On Behalf of | Sep 19, 2022 | Criminal Defense

It is one thing if a witness who saw a supposed crime testifies about the incident in court. It is another matter if the witness only claims to have heard about an alleged offense from another person. This gets into the realm of hearsay, which may not be admissible as evidence.

The criminal justice system should screen out evidence that is no better than gossip. Evidence against a defendant that is unreliable and hard to verify could cause a judge to throw out the charges.

The definition of hearsay evidence

Federal and state laws look at hearsay as an out-of-court statement that someone makes in court with the purpose of proving the truth of whatever matter is in question during the trial.

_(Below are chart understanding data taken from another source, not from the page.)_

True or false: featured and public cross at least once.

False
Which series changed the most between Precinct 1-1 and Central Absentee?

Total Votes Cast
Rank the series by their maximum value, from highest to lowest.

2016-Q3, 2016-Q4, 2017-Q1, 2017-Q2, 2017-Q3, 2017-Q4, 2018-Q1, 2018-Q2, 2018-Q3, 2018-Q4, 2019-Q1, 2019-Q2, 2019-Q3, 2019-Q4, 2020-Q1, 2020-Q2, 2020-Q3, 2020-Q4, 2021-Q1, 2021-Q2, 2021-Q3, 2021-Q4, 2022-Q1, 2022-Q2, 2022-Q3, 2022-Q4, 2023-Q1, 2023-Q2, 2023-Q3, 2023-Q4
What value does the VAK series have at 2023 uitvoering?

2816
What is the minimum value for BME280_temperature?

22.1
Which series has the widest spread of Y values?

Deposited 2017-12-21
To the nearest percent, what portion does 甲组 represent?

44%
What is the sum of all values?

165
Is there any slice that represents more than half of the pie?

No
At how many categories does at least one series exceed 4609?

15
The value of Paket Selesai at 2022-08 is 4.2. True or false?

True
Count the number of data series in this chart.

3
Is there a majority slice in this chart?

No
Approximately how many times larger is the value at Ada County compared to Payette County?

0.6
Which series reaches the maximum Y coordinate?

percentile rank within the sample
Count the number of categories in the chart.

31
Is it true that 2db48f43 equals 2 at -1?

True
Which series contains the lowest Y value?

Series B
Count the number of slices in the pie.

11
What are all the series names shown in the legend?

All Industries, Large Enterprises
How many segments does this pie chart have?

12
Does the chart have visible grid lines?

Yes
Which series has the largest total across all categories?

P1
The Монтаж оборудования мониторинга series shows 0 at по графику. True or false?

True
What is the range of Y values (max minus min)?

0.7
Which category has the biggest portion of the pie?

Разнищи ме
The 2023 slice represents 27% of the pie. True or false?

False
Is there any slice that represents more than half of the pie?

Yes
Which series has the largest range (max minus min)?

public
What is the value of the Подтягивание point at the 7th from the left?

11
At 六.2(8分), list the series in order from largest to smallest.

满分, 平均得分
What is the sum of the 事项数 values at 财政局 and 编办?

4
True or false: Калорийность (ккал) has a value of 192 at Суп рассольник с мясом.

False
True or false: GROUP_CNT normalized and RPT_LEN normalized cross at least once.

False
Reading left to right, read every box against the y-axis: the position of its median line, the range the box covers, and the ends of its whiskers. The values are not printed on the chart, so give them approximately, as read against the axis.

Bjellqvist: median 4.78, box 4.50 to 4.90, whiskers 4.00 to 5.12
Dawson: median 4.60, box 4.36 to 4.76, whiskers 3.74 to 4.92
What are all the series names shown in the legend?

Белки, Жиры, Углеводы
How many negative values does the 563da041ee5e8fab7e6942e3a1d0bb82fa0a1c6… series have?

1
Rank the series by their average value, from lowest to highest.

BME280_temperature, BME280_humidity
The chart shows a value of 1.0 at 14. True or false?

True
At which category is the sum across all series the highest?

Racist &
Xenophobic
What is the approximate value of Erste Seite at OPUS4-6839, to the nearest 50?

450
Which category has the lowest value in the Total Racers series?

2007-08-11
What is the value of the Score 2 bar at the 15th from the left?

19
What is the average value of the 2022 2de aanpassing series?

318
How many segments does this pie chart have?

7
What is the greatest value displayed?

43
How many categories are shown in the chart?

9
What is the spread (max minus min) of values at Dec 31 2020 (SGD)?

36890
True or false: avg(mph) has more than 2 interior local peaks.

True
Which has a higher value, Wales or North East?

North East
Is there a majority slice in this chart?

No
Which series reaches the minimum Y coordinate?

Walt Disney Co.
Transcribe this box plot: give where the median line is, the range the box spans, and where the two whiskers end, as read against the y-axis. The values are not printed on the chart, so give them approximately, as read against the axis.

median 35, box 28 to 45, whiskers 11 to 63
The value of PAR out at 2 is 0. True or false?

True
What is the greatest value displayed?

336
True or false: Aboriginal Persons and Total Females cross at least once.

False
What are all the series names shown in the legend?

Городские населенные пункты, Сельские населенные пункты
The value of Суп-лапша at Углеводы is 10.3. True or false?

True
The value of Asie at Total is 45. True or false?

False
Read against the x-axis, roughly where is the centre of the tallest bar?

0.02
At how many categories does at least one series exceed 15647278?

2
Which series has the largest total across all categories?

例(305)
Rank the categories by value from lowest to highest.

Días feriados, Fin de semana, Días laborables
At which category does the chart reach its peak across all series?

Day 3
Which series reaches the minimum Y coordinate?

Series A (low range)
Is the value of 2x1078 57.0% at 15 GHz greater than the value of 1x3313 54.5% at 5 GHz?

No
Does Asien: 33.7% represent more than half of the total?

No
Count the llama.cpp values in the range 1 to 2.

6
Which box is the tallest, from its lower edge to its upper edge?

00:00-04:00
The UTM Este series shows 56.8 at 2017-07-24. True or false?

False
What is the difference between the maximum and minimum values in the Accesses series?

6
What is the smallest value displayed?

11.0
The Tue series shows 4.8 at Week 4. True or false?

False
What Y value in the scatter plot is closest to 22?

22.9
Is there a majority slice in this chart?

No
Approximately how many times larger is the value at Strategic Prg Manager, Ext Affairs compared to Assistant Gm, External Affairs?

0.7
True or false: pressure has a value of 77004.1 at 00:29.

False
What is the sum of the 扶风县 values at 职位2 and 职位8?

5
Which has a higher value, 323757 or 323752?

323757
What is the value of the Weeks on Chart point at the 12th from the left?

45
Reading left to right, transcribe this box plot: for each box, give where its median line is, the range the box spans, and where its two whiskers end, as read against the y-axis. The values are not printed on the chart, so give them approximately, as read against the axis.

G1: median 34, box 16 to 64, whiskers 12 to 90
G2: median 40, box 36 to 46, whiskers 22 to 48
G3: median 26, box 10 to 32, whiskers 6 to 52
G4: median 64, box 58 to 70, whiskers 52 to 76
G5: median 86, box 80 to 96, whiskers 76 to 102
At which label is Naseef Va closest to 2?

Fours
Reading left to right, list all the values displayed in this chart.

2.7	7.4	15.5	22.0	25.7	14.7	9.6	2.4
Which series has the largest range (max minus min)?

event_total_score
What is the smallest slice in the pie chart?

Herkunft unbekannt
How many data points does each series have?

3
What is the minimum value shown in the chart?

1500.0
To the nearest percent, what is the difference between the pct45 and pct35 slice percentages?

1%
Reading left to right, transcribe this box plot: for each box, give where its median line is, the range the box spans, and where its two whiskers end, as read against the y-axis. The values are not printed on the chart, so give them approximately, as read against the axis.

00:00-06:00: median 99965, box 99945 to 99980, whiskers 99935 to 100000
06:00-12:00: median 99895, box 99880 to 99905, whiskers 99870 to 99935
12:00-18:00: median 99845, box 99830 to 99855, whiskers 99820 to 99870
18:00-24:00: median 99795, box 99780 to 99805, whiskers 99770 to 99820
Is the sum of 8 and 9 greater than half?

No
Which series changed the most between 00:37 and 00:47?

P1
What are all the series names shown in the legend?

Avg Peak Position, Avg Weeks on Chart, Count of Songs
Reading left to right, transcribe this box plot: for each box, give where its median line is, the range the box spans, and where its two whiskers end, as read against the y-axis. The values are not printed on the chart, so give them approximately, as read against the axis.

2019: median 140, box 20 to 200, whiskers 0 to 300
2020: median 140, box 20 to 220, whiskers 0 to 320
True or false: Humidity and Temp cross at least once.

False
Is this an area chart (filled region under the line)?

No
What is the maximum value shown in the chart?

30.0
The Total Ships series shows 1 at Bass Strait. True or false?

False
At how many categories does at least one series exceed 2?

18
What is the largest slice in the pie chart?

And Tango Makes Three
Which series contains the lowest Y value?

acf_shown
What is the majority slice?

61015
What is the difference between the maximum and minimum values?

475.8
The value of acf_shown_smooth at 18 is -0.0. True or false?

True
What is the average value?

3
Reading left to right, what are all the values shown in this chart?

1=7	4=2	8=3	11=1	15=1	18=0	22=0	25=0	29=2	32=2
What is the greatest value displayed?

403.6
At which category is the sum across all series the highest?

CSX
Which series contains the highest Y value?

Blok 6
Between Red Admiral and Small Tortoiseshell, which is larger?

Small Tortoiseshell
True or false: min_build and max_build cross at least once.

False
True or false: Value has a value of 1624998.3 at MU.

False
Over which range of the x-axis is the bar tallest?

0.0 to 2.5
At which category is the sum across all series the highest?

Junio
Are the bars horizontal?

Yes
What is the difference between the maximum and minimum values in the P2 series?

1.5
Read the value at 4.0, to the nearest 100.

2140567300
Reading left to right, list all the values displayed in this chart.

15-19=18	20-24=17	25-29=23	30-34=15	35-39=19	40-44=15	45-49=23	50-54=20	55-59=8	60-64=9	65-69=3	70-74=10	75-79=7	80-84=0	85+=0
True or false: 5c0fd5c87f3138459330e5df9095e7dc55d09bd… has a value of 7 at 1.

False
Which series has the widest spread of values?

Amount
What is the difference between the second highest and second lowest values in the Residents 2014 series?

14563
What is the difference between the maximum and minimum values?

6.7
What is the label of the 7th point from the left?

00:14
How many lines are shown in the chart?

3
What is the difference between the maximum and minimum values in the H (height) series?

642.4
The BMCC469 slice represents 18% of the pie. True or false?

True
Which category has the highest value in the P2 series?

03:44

A hearsay statement can consist of a statement spoken out loud as well as paper documents. Even body language could qualify.

The rule against hearsay evidence

According to the Federal Rules of Evidence, a court cannot admit hearsay as evidence. However, in certain cases a court may accept hearsay evidence. It depends on whether a federal statute or rule says otherwise, or if state law creates an exception.

Possible exceptions to allow hearsay

Federal rules lay out 23 different exceptions that allow for hearsay evidence. A common example is when a person recalls a statement that someone uttered at the time of an event or immediately following it. The event may have also excited a person to say something which another person may recall in court.

Other examples of permitted hearsay evidence generally include medical or reputational statements, or documents that may include government, family, business or church records.

Challenging hearsay evidence

Any criminal evidence should stand up to scrutiny. While there is great latitude to introduce some forms of hearsay evidence into a court trial, statements that are just gossip or slander should not determine the innocence or guilt of a person in trial.